Things I’m unsure of still are the 2D characters on the plane on the boat, should they be brought into After Effects or rendered as a pass from Maya?
I created the animatic in adobe premiere. It is based on the storyboard that I created recently in photoshop, as well as the scene that me and Natasha had drawn out on post-it notes. An animatic is essentially a moving storyboard. It can have sound as an added touch, although it is not as important really. However I find that it does add depth and I added some noises using Garageband. I prefer having sound over having a silent animatic.
During the process of creating this animatic I got a better sense of the pacing the story and could tell were I needed to take some parts out or change some parts around. I didn’t exactly stick to using images from the storyboard, I redrew some of the shots and added some extra motions made by the characters in to give a better sense of what is happening in each of the scenes.
I will show this to my team and ask for feedback. I will then use the timing and the shots to divide up the scenes into a detailed shot list, which we can mark during production to know what scenes are completed. I think this will be a very important resource.
I didn’t score any of the animatic because I plan on getting our musician Fiona to come up with a score. I will have a discussion with her soon as well hopefully.
I learnt many new techniques in Adobe Premiere, such as key framing to add movement and how to add a timecode on the footage. Premiere proved to be the quickest software to put together an animatic and make edits along the way. It may not be the best in resolution as all the images are rasterized compared to the previous animatic I did in flash, which looks a great deal smoother. Another problem I had with using premiere was that gave me an error each time I rendered out the footage and saved the file. I couldn’t figure out what I was doing wrong or if this was a bug. I know the only way of resolving it was to save out a new version of the file each time I was making a change, which was annoying but meant that I had a lot versions incase anything went wrong with the file.

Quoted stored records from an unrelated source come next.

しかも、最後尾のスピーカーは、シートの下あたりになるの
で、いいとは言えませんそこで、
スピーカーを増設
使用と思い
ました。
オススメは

So to further develop the action sequence I sat down with Natasha(one of the lead animators). She had been coming up with some awesome designs for the 3 main crabs in the scene and I wanted to work with her to get a handle on the action. Things we needed to consider when doing an action sequence:
The scale of everything
The distance between caracters
the motions that they are making
Obstacles in the way
Position of all the characters, (i.e. where the character begins and where the character will end up)
The camera’s position
All of these added up make for a lot of complexity that needs to be worked out. So to break things down we decided to act out the scene with objects that could represent the characters and their scale. Before break I asked for Natasha to go home and bring back some of her toys so we could act out the scene. I took some of the important shots using my phone and we drew on post-its and stuck it together.
This worked out very well. We could both understand what was going on and where characters had ended up. The result was a much more understandable action sequence. The only thing that we might have done better would have been to keep to the 180 camera rule, however since we could make out the action I don’t think it will be a big deal.
Having finally come to a conclusion on the story of ‘BUOY’ I have completed the storyboard needed for production. On to colour storyboarding and animatic!
This semester is for reflection on practice so I will be doing posts in more detail to go over what I feel went well, what I could have done differently and what I am going to do next.
I feel that I managed to get a clear visual of each of the scenes and they have tone. The storyboard isn’t going to change much after this.
What I could have done better would be adding notes while I was drawing the scene. When discussing the storyboard with my production manager and lead animator, it wasn’t as obvious to them what was happening.
Next I will look at perhaps improving some scene transitions and do the next storyboard in colour!